How to de-ess to perfection (the hard way!)


Get your de-essing wrong and either your vocal will still be sibilant, or its high-frequency content will sound mangled and tortured. But how can you get de-essing EXACTLY right?

By David Mellor

Whenever did you hear someone speak or sing in everyday life and feel that they sounded overly sibilant? OK, some people do have a little whistle in their speech (David Attenborough anyone?), but rarely would you become aware of someone over-pronouncing their 's' sounds.

Put a singer in front of a microphone and it's a different story. Quite often you will find that the signal from the mic is far too 'essy'. It's down to the singer, or the mic, or just the way they react to each other. So you have to do something about it...

...And reach for the de-esser.

It has to be said that de-essing using a plug-in, or a compressor with a de-ess function (or an ordinary compressor cleverly set up), can work. It can work very well, with a bit of care. But sometimes it is incredibly difficult to find the precise setting where the esses come out natural-sounding, and neither over-pronounced nor over-processed.

There is a solution however. Except in really unusual circumstances it is a full and complete solution. But you have to plan ahead.

Let's start from the point where you have a singer standing in front of you and you're listening in the old fashioned voice-to-ear way, purely acoustically.
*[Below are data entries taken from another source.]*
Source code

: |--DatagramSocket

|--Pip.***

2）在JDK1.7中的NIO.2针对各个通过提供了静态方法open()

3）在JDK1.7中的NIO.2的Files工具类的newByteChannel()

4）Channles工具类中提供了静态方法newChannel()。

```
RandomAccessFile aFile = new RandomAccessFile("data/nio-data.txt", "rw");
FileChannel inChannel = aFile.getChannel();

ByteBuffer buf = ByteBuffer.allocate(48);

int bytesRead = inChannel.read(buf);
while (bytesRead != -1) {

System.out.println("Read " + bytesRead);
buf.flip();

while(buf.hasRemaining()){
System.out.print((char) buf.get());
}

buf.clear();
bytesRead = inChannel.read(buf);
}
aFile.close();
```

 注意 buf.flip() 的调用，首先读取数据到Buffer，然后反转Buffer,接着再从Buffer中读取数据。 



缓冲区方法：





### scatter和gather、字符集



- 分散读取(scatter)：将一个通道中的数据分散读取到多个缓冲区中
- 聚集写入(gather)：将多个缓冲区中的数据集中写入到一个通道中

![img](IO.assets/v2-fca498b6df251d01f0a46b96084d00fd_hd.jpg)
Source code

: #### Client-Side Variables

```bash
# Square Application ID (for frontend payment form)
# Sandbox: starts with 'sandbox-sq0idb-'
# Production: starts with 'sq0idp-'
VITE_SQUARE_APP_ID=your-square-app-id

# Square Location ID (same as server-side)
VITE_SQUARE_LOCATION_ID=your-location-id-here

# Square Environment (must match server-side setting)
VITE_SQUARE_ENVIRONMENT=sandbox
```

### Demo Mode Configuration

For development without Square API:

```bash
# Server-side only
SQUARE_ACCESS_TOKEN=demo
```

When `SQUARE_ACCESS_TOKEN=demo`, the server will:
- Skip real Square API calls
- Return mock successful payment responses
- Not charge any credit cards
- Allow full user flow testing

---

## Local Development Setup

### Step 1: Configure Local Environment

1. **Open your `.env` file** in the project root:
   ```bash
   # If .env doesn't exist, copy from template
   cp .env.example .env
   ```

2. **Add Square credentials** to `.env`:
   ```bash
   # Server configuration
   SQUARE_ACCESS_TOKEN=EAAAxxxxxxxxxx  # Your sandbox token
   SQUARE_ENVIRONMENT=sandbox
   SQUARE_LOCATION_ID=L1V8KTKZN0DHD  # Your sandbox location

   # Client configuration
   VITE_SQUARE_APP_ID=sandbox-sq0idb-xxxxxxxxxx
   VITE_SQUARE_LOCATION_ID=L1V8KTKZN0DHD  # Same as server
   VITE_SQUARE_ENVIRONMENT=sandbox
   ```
Old-fashioned, I know ;-)

In a situation such as this, it would be unlikely that you would experience any unpleasant degree of sibilance.

So take our your microphone and have a listen through that. Suddenly things are different, and there may well be a sibilance problem to take care of.

The problem is that microphones that make the vocal sound nice are also the ones that are more likely to accentuate any sibilance. So there is a little bit of nastiness mixed in with the nice.

You might have chosen a more accurate microphone - small-diaphragm capacitor microphones are normally the most accurate - and not had any sibilance at all. But they don't flatter the vocal. And you can't have it both ways.

Well actually, you can...

There is absolutely no reason why you shouldn't record the vocal with two mics simultaneously. One will be your favorite, warm, luscious large-diaphragm tube microphone, maybe even through a tube preamp if you like the tube-on-tube sound. The other will be an accurate small-diaphragm mic, recorded through a transistor preamp.

You will end up with two vocal tracks, one will be warm and lush, but with a sibilance problem. The other will be clinically clean, but with clean esses too.

All it takes is a little editing and you will have the perfect warm vocal track, with no sibilance to be heard!